Anritsu Corp.’s challenge was quite formidable: Persuade engineers, a notoriously elusive demographic, to buy Anritsu’s new broadband test and enhanced digital access platforms.
Rather than dropping an offline mailing to its prospects, the most common tactic for reaching engineers, Anritsu executed an e-mail campaign with a high-tech twist. It embedded Flash animation in the e-mail, helping to explain better than ever the company’s complicated testing platforms in a short, simple presentation.
Tokyo-based Anritsu tapped the expertise of SSD&W Inc., a Montvale, N.J.-based integrated marketing agency, to create the campaign. Anritsu, which had never marketed via e-mail, believed the stakes were too high to go it alone.
"We knew we had to do something that was going to capture their attention," said Stacie Mattos, marketing and communications specialist for Anritsu. "[E-mail] is a fairly new way of reaching our target audience. Working with SSD&W, we just gave them the scenario and let them run with it."
SSD&W decided that a Flash animation presentation—particularly one that was succinct and virtually all computers could handle—would be the best way to differentiate Anritsu from its competitors.
To establish credibility before introducing an out-of-the-box marketing approach, SSD&W included Anritsu’s logo in the e-mail header. "We didn’t want to just throw out a Flash movie and risk annoying the audience," said Frank Giarratano, exec VP at SSD&W.
SSD&W also took other precautions to prevent engineers from tuning out.
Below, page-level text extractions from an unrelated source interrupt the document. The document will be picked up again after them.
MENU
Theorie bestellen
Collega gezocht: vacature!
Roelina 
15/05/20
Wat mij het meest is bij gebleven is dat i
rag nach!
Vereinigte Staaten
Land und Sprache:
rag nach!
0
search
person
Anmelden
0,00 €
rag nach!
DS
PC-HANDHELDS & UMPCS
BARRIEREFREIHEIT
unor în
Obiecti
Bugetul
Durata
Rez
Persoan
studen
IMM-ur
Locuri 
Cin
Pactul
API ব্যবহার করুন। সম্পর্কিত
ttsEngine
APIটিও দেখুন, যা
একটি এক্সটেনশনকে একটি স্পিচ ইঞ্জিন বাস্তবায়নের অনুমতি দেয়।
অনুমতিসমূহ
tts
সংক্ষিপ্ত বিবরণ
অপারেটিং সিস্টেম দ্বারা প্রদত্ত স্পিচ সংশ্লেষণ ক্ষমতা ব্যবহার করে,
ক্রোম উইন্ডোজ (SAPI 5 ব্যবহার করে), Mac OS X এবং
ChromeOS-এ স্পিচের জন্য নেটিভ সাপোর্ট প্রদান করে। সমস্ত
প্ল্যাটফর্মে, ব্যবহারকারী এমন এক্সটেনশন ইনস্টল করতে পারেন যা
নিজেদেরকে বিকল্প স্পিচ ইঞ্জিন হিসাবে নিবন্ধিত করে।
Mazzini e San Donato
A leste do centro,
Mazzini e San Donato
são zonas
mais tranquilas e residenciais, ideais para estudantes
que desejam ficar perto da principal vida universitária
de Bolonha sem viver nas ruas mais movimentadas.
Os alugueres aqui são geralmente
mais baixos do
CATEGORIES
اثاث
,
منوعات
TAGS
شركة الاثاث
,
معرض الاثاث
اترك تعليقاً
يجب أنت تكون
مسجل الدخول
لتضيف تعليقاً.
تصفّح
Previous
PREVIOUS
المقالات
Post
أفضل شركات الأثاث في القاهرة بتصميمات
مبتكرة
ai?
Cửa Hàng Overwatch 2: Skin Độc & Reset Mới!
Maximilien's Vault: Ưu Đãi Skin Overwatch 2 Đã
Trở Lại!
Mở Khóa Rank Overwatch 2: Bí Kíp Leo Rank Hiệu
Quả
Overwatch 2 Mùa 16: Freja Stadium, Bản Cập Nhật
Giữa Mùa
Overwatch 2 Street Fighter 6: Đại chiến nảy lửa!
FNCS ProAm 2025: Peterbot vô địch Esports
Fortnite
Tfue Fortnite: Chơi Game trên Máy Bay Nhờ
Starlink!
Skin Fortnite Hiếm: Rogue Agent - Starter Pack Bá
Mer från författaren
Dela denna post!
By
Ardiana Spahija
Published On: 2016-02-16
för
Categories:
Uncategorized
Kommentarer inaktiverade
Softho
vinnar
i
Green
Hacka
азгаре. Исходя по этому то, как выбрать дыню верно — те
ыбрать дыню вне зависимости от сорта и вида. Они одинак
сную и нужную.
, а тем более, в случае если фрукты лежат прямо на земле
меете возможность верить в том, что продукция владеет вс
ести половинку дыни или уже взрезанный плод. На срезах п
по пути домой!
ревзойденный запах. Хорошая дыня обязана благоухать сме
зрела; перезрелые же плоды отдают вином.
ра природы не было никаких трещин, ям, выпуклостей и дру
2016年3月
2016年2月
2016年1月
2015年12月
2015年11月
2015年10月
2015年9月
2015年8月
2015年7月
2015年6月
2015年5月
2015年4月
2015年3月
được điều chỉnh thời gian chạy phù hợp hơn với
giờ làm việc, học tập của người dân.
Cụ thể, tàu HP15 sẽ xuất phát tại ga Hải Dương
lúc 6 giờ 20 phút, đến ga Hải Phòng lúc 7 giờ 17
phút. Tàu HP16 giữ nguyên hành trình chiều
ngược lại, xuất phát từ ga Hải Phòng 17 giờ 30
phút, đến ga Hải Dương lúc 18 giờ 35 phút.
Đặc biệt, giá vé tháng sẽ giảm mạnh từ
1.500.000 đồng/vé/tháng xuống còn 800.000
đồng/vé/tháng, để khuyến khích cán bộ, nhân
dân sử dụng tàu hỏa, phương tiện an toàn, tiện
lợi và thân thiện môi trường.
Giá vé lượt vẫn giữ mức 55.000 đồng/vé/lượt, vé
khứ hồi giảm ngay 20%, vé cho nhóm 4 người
For example, it kept the Flash presentation very short, at 20 seconds. "These are people who are at their computers all day long," Anristu’s Mattos said. "They don’t have time to open every piece of mail that comes to them."
SSD&W also sought to not overtax browsers, a shortcoming for a great deal of Flash presentations. "There’s nothing to download, it plays on Anritsu’s server," Giarratano said.
No fluff, just the facts
SSD&W was keen on striking the right marketing mix for Anritsu, making sure that the Flash video presentation was lively enough to attract engineers, but not too gaudy to put them off. "Engineers don’t want a lot of fluff, they want the facts," Giarratano said.
The presentation describes the benefits of the products—performance monitoring platforms that test company networks. Each product, when clicked on, is followed by five or six bullet points that succinctly explain that product.
A flashing red ball alerts viewers to common network problems and then provides explanations on how Anritsu can solve those problems.
The idea, Mattos said, was to strike a balance between entertainment and information. "It shows them in a fun, high-tech way an example of what we can do for them," she said. "It’s visually appealing and it doesn’t require reading a lot of text."
Anritsu’s success was impressive, proving to the company that engineers are open to new ways of being reached. After sending out 2,925 targeted e-mails in May, the company received 746 hits to its Web site, a 26% response rate. Response rates to offline direct mail campaigns to engineers are typically in the 2% to 3% range.